Aim of the exercise: Set down the rows below word for word, starting at the very first row and ending at the row that contains "Aprovechando la creatividad", with both of those rows included.

Data shown:
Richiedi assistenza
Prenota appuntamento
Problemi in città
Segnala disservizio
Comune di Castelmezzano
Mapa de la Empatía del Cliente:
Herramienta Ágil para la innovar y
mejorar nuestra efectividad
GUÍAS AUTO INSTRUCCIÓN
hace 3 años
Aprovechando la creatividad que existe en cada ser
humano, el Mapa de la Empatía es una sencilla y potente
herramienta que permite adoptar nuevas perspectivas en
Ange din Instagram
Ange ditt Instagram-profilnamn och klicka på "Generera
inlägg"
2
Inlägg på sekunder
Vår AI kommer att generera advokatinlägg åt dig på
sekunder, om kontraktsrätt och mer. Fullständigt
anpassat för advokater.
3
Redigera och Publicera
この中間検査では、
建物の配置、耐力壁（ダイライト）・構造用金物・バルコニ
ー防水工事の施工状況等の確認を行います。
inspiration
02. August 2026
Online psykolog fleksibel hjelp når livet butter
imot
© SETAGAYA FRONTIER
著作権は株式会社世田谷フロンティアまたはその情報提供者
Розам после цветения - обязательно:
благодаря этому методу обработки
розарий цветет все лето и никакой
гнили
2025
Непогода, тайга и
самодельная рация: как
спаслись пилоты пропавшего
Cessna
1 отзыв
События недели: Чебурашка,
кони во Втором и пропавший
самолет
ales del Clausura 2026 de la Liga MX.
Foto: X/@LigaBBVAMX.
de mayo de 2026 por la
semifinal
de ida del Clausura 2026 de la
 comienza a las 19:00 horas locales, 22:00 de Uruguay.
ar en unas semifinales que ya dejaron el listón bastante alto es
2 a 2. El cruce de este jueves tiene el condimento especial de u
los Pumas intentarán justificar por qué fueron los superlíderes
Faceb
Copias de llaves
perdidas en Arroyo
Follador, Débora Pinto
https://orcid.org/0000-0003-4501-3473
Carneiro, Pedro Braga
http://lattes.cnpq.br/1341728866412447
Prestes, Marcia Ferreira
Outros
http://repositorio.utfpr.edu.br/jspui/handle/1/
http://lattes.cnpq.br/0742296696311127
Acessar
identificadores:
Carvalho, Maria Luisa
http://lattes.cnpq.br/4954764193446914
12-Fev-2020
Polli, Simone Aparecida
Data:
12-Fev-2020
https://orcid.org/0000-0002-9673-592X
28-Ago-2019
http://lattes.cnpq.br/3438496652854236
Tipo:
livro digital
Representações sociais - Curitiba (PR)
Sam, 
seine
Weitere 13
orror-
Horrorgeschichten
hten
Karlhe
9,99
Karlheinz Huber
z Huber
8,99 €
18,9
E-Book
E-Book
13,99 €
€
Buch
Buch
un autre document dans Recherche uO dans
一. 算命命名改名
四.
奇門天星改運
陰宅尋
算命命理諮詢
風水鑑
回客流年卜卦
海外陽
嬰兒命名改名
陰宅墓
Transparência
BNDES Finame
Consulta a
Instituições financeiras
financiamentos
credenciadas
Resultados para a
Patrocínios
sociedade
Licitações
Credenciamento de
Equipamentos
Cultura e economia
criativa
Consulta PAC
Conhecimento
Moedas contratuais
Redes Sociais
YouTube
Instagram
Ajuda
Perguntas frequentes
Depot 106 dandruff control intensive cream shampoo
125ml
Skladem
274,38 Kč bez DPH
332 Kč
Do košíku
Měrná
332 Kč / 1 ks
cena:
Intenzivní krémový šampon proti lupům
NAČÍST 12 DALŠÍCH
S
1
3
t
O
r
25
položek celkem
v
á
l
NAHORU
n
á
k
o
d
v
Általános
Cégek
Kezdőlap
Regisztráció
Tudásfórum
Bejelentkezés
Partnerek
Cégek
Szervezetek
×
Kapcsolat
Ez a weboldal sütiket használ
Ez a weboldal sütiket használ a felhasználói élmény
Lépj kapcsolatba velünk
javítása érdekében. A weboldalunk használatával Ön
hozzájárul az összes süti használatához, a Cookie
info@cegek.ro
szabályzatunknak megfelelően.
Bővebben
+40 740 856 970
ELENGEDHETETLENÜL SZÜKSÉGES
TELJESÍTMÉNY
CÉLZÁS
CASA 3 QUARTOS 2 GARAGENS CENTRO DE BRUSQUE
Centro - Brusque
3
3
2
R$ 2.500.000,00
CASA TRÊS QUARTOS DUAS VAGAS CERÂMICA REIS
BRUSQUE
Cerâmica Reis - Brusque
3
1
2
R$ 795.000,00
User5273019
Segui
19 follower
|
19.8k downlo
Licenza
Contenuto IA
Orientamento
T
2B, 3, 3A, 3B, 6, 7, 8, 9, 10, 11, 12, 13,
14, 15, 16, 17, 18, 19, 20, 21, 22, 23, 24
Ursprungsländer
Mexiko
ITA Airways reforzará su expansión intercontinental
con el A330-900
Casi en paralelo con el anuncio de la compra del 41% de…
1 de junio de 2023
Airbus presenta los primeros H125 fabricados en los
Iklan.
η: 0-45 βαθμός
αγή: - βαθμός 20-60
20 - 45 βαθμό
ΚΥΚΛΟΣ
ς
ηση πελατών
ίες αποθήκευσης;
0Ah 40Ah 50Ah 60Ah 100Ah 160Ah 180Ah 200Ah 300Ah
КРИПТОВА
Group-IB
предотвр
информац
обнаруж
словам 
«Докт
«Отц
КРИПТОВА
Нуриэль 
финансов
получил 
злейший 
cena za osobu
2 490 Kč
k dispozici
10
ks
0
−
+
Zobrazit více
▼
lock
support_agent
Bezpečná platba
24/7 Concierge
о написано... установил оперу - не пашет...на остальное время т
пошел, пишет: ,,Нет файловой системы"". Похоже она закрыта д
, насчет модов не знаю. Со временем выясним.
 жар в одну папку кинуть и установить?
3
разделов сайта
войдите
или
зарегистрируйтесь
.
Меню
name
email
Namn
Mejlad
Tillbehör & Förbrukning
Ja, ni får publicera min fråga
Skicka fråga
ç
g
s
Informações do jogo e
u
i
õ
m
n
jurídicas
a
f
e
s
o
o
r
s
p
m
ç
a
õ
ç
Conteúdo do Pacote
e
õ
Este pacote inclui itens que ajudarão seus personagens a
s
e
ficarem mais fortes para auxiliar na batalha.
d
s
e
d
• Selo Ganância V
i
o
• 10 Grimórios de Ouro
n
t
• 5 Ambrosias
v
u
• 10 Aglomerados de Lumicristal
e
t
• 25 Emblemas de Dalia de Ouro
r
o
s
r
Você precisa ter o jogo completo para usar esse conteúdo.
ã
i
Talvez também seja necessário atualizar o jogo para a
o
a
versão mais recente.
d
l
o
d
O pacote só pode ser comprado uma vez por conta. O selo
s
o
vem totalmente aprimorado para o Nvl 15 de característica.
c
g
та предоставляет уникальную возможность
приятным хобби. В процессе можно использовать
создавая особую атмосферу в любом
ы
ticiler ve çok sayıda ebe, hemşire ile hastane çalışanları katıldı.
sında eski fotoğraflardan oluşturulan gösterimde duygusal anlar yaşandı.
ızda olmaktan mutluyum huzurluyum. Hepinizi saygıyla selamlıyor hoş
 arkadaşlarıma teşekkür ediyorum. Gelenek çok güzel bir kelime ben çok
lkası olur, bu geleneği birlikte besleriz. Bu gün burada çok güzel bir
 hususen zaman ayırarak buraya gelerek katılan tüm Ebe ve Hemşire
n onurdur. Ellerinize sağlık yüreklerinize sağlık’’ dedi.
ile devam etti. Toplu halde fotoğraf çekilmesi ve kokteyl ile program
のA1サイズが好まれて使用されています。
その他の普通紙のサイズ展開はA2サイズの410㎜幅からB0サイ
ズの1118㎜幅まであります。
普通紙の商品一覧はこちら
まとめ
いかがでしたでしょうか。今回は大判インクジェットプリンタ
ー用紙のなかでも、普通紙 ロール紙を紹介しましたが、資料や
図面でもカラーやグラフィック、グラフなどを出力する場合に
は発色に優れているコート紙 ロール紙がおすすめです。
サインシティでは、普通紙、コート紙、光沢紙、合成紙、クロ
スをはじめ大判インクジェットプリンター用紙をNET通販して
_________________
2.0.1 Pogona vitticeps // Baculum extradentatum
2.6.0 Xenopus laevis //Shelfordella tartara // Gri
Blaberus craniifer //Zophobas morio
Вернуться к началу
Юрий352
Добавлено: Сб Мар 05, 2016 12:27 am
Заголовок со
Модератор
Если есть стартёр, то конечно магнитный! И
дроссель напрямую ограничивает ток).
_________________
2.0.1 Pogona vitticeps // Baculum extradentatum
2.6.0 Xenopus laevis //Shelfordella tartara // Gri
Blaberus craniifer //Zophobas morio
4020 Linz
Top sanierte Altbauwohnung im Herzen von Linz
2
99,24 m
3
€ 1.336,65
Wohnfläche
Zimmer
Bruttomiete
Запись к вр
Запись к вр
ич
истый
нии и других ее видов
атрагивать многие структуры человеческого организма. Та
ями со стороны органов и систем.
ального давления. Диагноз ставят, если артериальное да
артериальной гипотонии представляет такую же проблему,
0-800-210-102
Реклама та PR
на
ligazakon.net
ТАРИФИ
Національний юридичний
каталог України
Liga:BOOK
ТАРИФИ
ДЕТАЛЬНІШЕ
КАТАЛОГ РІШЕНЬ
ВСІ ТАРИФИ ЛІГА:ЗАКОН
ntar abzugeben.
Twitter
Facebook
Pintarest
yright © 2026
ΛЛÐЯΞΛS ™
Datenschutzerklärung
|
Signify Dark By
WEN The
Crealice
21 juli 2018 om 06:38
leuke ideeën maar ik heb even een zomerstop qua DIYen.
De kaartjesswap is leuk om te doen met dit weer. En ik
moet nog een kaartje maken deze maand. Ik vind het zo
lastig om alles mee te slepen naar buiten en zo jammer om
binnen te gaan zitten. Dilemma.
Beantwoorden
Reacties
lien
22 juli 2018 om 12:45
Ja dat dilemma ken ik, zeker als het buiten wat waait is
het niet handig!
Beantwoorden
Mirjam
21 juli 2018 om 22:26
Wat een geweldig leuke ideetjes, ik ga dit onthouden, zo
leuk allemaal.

Problem solution:
Richiedi assistenza
Prenota appuntamento
Problemi in città
Segnala disservizio
Comune di Castelmezzano
Mapa de la Empatía del Cliente:
Herramienta Ágil para la innovar y
mejorar nuestra efectividad
GUÍAS AUTO INSTRUCCIÓN
hace 3 años
Aprovechando la creatividad que existe en cada ser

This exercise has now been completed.